[TASK TO CARRY OUT] Pull every line with "before" from the material.

[DATA FOR PROCESSING]
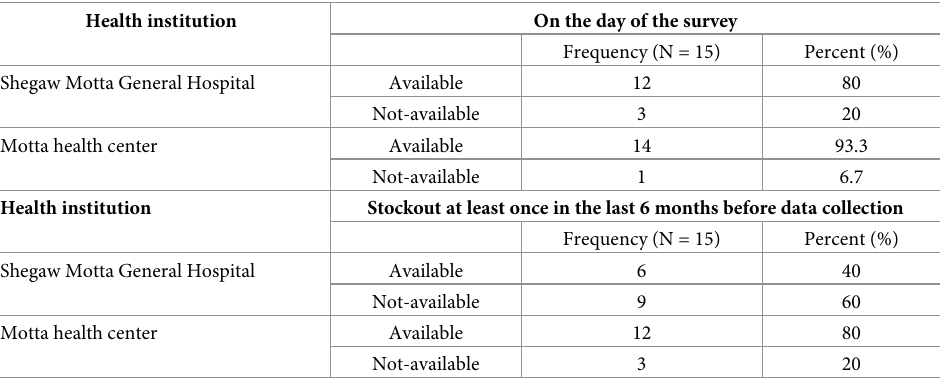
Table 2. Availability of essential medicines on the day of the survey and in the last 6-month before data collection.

--

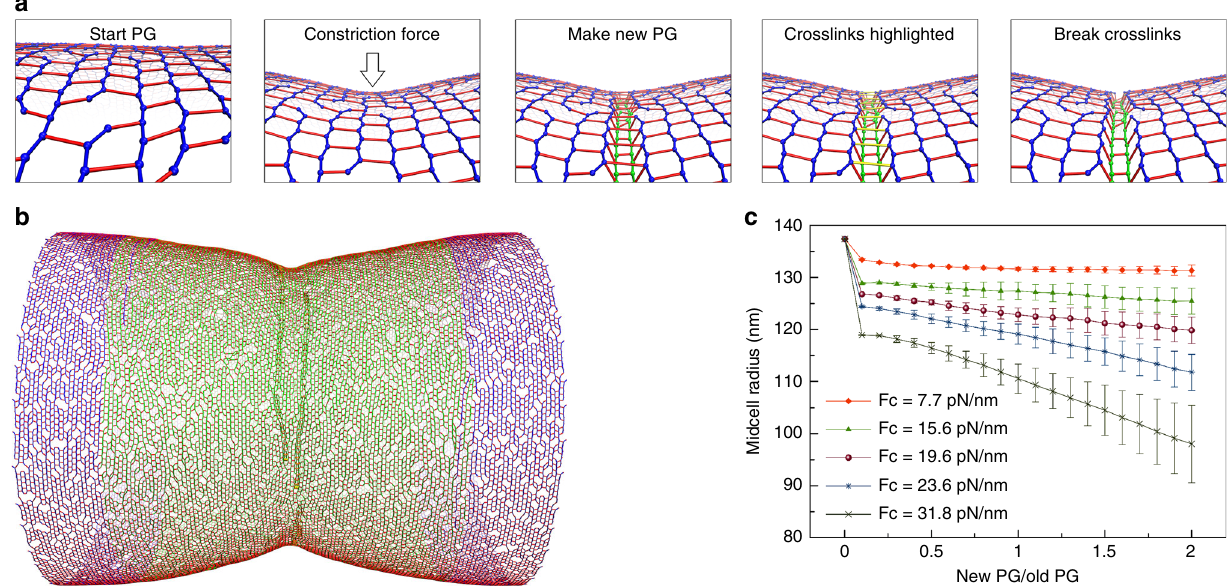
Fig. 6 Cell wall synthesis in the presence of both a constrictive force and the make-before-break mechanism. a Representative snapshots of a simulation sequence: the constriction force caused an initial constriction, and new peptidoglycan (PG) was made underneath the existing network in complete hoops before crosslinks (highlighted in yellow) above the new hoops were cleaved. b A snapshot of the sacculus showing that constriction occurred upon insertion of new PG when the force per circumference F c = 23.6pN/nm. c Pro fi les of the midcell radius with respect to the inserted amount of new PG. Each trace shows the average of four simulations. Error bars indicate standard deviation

...

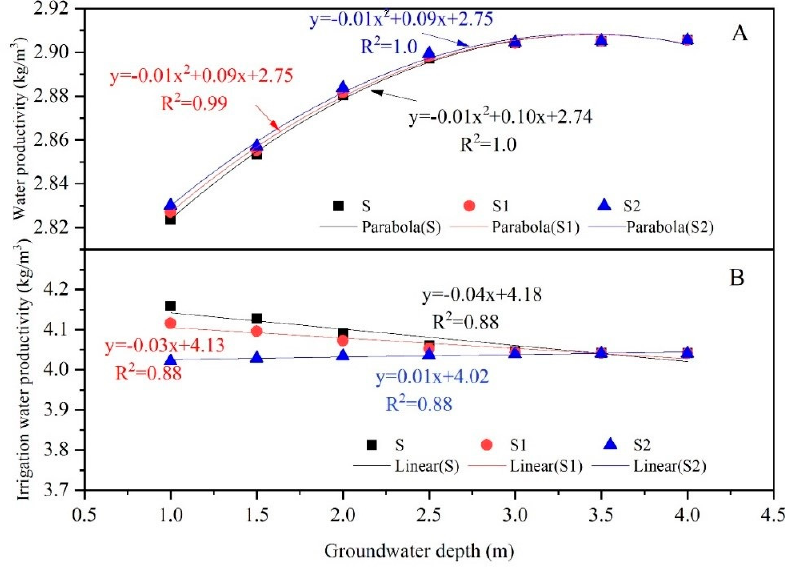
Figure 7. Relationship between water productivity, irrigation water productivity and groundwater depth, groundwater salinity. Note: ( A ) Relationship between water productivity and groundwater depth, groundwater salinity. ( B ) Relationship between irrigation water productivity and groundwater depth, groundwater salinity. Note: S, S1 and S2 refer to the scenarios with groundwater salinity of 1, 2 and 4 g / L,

[REPLY]
Table 2. Availability of essential medicines on the day of the survey and in the last 6-month before data collection.
Fig. 6 Cell wall synthesis in the presence of both a constrictive force and the make-before-break mechanism. a Representative snapshots of a simulation sequence: the constriction force caused an initial constriction, and new peptidoglycan (PG) was made underneath the existing network in complete hoops before crosslinks (highlighted in yellow) above the new hoops were cleaved. b A snapshot of the sacculus showing that constriction occurred upon insertion of new PG when the force per circumference F c = 23.6pN/nm. c Pro fi les of the midcell radius with respect to the inserted amount of new PG. Each trace shows the average of four simulations. Error bars indicate standard deviation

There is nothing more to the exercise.